* _CONSIGNE À SUIVRE_: Transcrivez fidèlement le passage du texte sur la concurrence technologique, depuis « Jens Andersen, expert » jusqu'à « pour moi aussi. » inclus.

* _TEXTE DU DOCUMENT_:
Jens Andersen, expert technologique: Pour pousser le progrès technologique le plus loin possible, il faut une concurrence maximale entre les techniques et cela inclut la compétition entre les ingénieurs. Le groupe VW n’aurait pas pu enchaîner ainsi les innovations pionnières s’il n’avait pas, à mon époque du moins, encouragé cette émulation interne consciente. La manière qu’avait l’ancien président du directoire, Ferdinand Piëch, de l’attiser est presque légendaire. Je ne crois absolument pas aux objectifs technologiques fixés dans le cadre d’une économie planifiée. La RDA et son système économique constituent un exemple historique flagrant de l’échec de ce genre d’approche. Essayer de remettre en place une forme d’économie planifiée est une mauvaise idée. Malheureusement, l’histoire se répète. Et on refait les mêmes erreurs, ce qui vaut pour moi aussi.

* _DONNÉES EXTRAITES_:
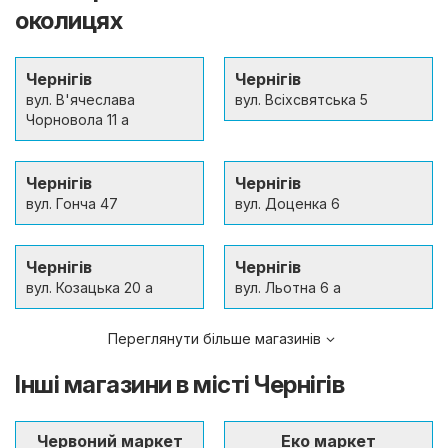
околицях
Чернігів
Чернігів
вул. В'ячеслава
вул. Всіхсвятська 5
Чорновола 11 а
Чернігів
Чернігів
вул. Гонча 47
вул. Доценка 6
Чернігів
Чернігів
вул. Козацька 20 а
вул. Льотна 6 а
Переглянути більше магазинів
Інші магазини в місті Чернігів
Червоний маркет
Еко маркет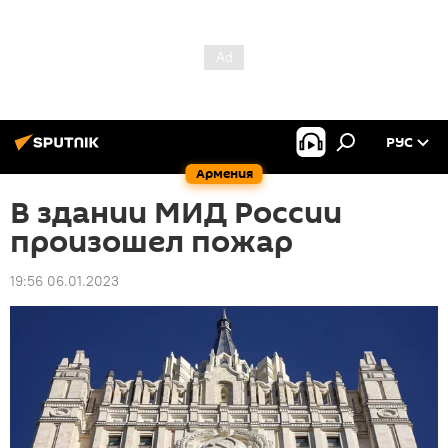
РУС
Армения
В здании МИД России
произошел пожар
19:56 06.01.2023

* _RÉPONSE ATTENDUE_:
Jens Andersen, expert technologique: Pour pousser le progrès technologique le plus loin possible, il faut une concurrence maximale entre les techniques et cela inclut la compétition entre les ingénieurs. Le groupe VW n’aurait pas pu enchaîner ainsi les innovations pionnières s’il n’avait pas, à mon époque du moins, encouragé cette émulation interne consciente. La manière qu’avait l’ancien président du directoire, Ferdinand Piëch, de l’attiser est presque légendaire. Je ne crois absolument pas aux objectifs technologiques fixés dans le cadre d’une économie planifiée. La RDA et son système économique constituent un exemple historique flagrant de l’échec de ce genre d’approche. Essayer de remettre en place une forme d’économie planifiée est une mauvaise idée. Malheureusement, l’histoire se répète. Et on refait les mêmes erreurs, ce qui vaut pour moi aussi.